* Work request:
Reproduce the lines from the records verbatim, starting at the line that contains "ト 「りくりゅう」アイスショーで" and ending at the line that contains "AVで稼いだ金は「汚い金」なのか 寄付報", with both of those lines included.

Top of Record set

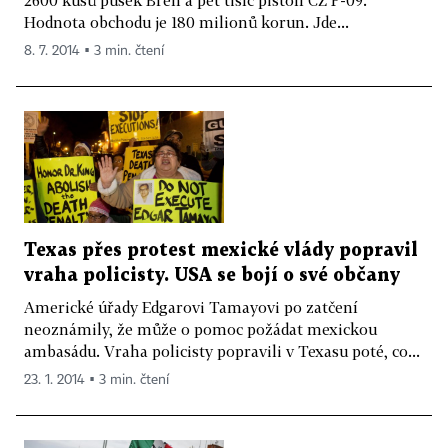
Hodnota obchodu je 180 milionů korun. Jde...
8. 7. 2014 ▪ 3 min. čtení
Texas přes protest mexické vlády popravil
vraha policisty. USA se bojí o své občany
Americké úřady Edgarovi Tamayovi po zatčení
neoznámily, že může o pomoc požádat mexickou
ambasádu. Vraha policisty popravili v Texasu poté, co...
23. 1. 2014 ▪ 3 min. čtení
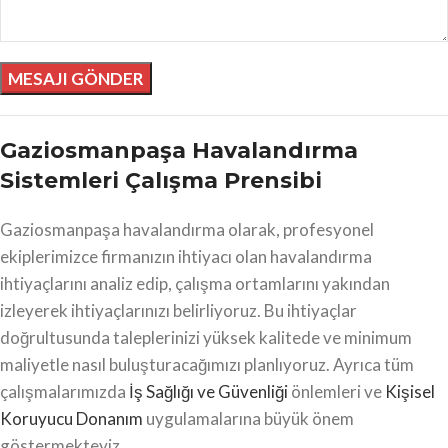
Gaziosmanpaşa Havalandırma
Sistemleri Çalışma Prensibi
Gaziosmanpaşa havalandırma olarak, profesyonel
ekiplerimizce firmanızın ihtiyacı olan havalandırma
ihtiyaçlarını analiz edip, çalışma ortamlarını yakından
izleyerek ihtiyaçlarınızı belirliyoruz. Bu ihtiyaçlar
doğrultusunda taleplerinizi yüksek kalitede ve minimum
maliyetle nasıl buluşturacağımızı planlıyoruz. Ayrıca tüm
çalışmalarımızda
İş Sağlığı ve Güvenliği
önlemleri ve
Kişisel
Koruyucu Donanım
uygulamalarına büyük önem
göstermekteyiz.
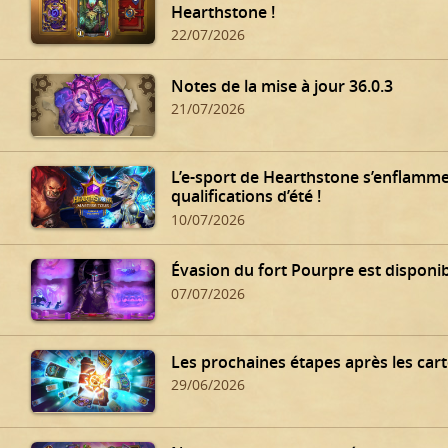
Hearthstone !
22/07/2026
Notes de la mise à jour 36.0.3
21/07/2026
L’e-sport de Hearthstone s’enflamme
qualifications d’été !
10/07/2026
Évasion du fort Pourpre est disponib
07/07/2026
Les prochaines étapes après les cart
29/06/2026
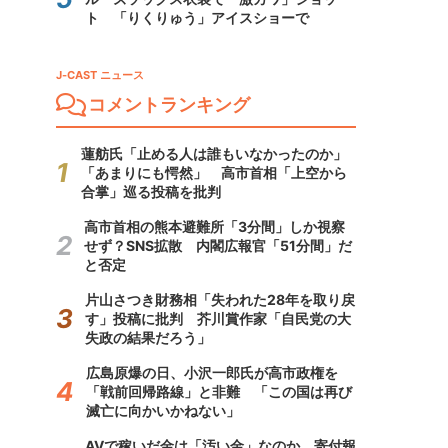
ト 「りくりゅう」アイスショーで
J-CAST ニュース
コメントランキング
蓮舫氏「止める人は誰もいなかったのか」
「あまりにも愕然」 高市首相「上空から
合掌」巡る投稿を批判
高市首相の熊本避難所「3分間」しか視察
せず？SNS拡散 内閣広報官「51分間」だ
と否定
片山さつき財務相「失われた28年を取り戻
す」投稿に批判 芥川賞作家「自民党の大
失政の結果だろう」
広島原爆の日、小沢一郎氏が高市政権を
「戦前回帰路線」と非難 「この国は再び
滅亡に向かいかねない」
AVで稼いだ金は「汚い金」なのか 寄付報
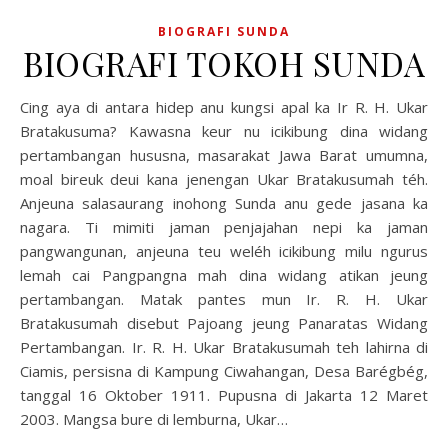
BIOGRAFI SUNDA
BIOGRAFI TOKOH SUNDA
Cing aya di antara hidep anu kungsi apal ka Ir R. H. Ukar
Bratakusuma? Kawasna keur nu icikibung dina widang
pertambangan hususna, masarakat Jawa Barat umumna,
moal bireuk deui kana jenengan Ukar Bratakusumah téh.
Anjeuna salasaurang inohong Sunda anu gede jasana ka
nagara. Ti mimiti jaman penjajahan nepi ka jaman
pangwangunan, anjeuna teu weléh icikibung milu ngurus
lemah cai Pangpangna mah dina widang atikan jeung
pertambangan. Matak pantes mun Ir. R. H. Ukar
Bratakusumah disebut Pajoang jeung Panaratas Widang
Pertambangan. Ir. R. H. Ukar Bratakusumah teh lahirna di
Ciamis, persisna di Kampung Ciwahangan, Desa Barégbég,
tanggal 16 Oktober 1911. Pupusna di Jakarta 12 Maret
2003. Mangsa bure di lemburna, Ukar…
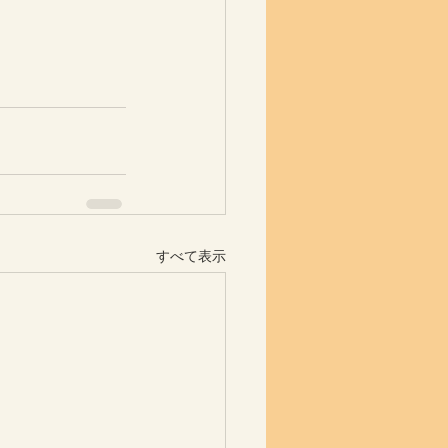
すべて表示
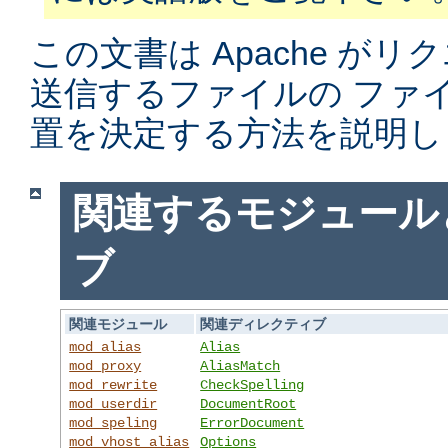
この文書は Apache がリ
送信するファイルの ファ
置を決定する方法を説明し
関連するモジュール
ブ
関連モジュール
関連ディレクティブ
mod_alias
Alias
mod_proxy
AliasMatch
mod_rewrite
CheckSpelling
mod_userdir
DocumentRoot
mod_speling
ErrorDocument
mod_vhost_alias
Options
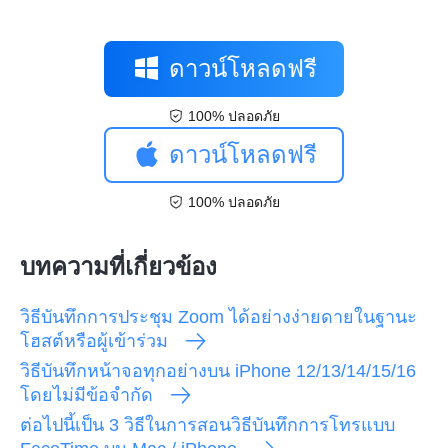
ดาวน์โหลดฟรี
100% ปลอดภัย
ดาวน์โหลดฟรี
100% ปลอดภัย
บทความที่เกี่ยวข้อง
วิธีบันทึกการประชุม Zoom ได้อย่างง่ายดายในฐานะ
โฮสต์หรือผู้เข้าร่วม
วิธีบันทึกหน้าจอทุกอย่างบน iPhone 12/13/14/15/16
โดยไม่มีข้อจำกัด
ต่อไปนี้เป็น 3 วิธีในการสอนวิธีบันทึกการโทรแบบ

Bottom of Record set

* Exercise result:
ト 「りくりゅう」アイスショーで
J-CAST ニュース
コメントランキング
蓮舫氏「止める人は誰もいなかったのか」
「あまりにも愕然」 高市首相「上空から
合掌」巡る投稿を批判
高市首相の熊本避難所「3分間」しか視察
せず？SNS拡散 内閣広報官「51分間」だ
と否定
片山さつき財務相「失われた28年を取り戻
す」投稿に批判 芥川賞作家「自民党の大
失政の結果だろう」
広島原爆の日、小沢一郎氏が高市政権を
「戦前回帰路線」と非難 「この国は再び
滅亡に向かいかねない」
AVで稼いだ金は「汚い金」なのか 寄付報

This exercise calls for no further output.